More puzzling yet there is Enigma, the wartime spy film which not only depicts concrete railway sleepers - which weren't, of course, lying around during the war - but vast fields of oil seed rape. The yellow peril had yet to get up the national nose either.
ANOTHER waft of football nostalgia followed last week's passing reference to Bob Hardisty, the greatest of all Bishop Auckland's amateur players of the 1950s (but who learned all he knew at Shildon.)
Bob was simultaneously a Durham County Council PE adviser, the schools in his patch including the small village primary in east Durham at which Harry Page helped run the first ever football team.
"Since funds were allocated on a 'per capita' basis, "we had to make buttered popcorn and collect jam jars in order to equip the team," recalls Harry, now in Murton.

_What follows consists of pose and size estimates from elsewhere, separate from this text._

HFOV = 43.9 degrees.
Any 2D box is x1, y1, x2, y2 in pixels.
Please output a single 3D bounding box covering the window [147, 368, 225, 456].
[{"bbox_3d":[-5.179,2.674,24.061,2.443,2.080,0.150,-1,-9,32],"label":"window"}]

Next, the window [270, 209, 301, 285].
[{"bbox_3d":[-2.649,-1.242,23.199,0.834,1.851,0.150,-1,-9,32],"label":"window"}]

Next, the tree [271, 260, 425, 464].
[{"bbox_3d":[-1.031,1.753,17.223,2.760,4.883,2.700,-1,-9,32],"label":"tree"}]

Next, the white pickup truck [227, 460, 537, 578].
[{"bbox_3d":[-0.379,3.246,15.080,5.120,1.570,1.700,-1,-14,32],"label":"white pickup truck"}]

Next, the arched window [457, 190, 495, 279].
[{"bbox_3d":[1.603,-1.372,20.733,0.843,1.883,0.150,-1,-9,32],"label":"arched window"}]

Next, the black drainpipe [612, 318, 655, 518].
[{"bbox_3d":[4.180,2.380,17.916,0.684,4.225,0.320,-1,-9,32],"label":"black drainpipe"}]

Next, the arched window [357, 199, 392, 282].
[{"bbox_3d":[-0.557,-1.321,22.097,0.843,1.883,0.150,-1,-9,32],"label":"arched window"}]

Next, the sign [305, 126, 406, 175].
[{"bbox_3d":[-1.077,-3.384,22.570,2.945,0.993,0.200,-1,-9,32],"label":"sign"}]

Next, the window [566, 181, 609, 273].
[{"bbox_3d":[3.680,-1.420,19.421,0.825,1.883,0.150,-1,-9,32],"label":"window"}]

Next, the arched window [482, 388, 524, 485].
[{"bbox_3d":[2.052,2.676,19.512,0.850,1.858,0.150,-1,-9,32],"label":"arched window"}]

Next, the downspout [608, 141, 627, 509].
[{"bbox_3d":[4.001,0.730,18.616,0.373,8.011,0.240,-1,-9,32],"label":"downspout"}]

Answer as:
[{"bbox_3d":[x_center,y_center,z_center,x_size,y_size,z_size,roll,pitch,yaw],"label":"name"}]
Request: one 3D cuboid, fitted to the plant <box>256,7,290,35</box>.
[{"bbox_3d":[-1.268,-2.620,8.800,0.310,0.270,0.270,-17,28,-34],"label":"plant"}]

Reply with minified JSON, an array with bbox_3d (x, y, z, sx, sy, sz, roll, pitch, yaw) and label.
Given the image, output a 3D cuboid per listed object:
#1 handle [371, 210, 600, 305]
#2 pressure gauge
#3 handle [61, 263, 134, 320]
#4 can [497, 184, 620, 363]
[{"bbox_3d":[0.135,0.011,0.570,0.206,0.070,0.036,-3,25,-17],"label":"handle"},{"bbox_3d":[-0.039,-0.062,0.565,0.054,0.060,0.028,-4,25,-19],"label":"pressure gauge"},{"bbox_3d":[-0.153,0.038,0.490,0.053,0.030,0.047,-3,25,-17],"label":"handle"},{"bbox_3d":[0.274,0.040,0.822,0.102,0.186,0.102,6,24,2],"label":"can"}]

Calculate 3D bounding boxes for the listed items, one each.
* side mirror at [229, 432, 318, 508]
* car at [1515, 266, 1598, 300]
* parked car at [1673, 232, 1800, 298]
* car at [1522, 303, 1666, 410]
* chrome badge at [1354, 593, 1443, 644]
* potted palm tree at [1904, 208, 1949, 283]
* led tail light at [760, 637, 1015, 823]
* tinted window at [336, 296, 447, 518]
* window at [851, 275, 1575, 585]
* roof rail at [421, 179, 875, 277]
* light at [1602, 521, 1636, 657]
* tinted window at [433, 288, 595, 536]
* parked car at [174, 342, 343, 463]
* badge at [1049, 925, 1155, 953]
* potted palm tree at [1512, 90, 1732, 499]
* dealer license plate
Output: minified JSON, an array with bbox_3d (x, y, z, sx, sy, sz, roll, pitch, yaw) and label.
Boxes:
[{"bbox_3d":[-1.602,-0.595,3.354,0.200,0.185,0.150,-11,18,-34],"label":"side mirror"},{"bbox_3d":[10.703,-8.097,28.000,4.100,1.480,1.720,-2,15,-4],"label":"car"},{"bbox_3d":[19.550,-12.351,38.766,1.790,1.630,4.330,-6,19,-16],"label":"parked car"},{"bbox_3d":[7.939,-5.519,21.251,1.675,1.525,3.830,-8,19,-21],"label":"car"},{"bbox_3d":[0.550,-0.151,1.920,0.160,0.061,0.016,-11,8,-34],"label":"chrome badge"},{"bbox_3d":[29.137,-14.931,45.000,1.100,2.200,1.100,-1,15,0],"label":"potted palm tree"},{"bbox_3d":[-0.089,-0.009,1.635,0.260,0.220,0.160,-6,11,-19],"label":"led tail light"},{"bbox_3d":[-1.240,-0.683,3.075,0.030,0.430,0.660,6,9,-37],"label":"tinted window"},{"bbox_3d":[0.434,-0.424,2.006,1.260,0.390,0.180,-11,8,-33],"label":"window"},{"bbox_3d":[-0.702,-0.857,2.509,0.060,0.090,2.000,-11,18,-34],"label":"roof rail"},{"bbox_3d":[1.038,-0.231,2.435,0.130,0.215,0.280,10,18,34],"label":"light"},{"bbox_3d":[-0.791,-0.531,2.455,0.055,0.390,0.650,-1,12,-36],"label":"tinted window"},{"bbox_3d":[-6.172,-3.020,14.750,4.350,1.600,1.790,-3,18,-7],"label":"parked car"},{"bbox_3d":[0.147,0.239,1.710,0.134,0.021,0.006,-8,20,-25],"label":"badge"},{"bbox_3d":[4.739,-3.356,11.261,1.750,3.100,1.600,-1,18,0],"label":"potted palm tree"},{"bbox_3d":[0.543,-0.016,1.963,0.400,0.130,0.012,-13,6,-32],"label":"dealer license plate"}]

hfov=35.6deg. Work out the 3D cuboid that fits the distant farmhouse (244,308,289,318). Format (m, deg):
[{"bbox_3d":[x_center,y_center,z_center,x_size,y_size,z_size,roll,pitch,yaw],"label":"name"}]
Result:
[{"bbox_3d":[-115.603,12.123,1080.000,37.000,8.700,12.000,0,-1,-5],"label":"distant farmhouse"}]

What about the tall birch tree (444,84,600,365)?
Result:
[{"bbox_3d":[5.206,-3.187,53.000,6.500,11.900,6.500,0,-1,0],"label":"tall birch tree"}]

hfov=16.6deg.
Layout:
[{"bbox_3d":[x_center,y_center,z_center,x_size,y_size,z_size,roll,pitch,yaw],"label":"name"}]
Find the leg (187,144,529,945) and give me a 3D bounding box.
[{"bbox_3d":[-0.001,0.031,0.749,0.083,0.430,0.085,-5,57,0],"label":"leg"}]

It was, he adds, a long and tedious process. "I attended coaching courses run by Bob and an ex-Sunderland player called George Aisnley and often assaulted Bob's ears about the unfairness of the financial allocation."
On his return to school one lunchtime, however, he was told by the children that a "tall, thin man with not much hair" had left him a parcel.
The parcel contained two new footballs and a note. "Harry: this should keep you quiet - Bob."
OUR language owes much to ancient Rome, of course, which explains a present day plea from Peter Sotheran in Redcar.
"What little remains of my schoolboy Latin tells me that sheep cannot suffer from BSE.
"If they are to be smitten it is more likely to OSE, or ovine spongiform encephalitis, rather than the bovine version. Please help rectify this careless use of our language."
Bovis is Latin for ox, ovis for sheep. Quad erat demonstrandum? Probably not.
HALFWAY through 1999, the Gadfly column fell to considering famous Belgians, of whom there are several.
The Singing Nun was postulated, as were Adolphe Sax, Eddy Merckz and M Mercator, the map-maker.
We were able also to reveal that it was another Belgian, Pierre Cullifon, who gave the world the Smurfs and that the least of the Low Countries was the world's greatest producer of azaleas.
Phillipe Albert, the former Newcastle United centre half, qualified not through any great ability but because of the Gallowgate End song - to the tune of Rupert the Bear - which immortalised him.
Now we have been given a new book about perhaps the famous Belgian of all - Tintin, the intrepid war correspondent created by Georges Remi, otherwise Herge.
Tintin The Complete Companion by Michael Farr (John Murray £19.99) will appeal to every one of the four million readers who in 50 languages - but not Latin - annually still buy his adventures.
The claim, however, that Tintin is "the most recognisable figure in all fiction" is at best debatable. A copy of Tintin The Complete Companion to the proposer of the most cogent counter claim.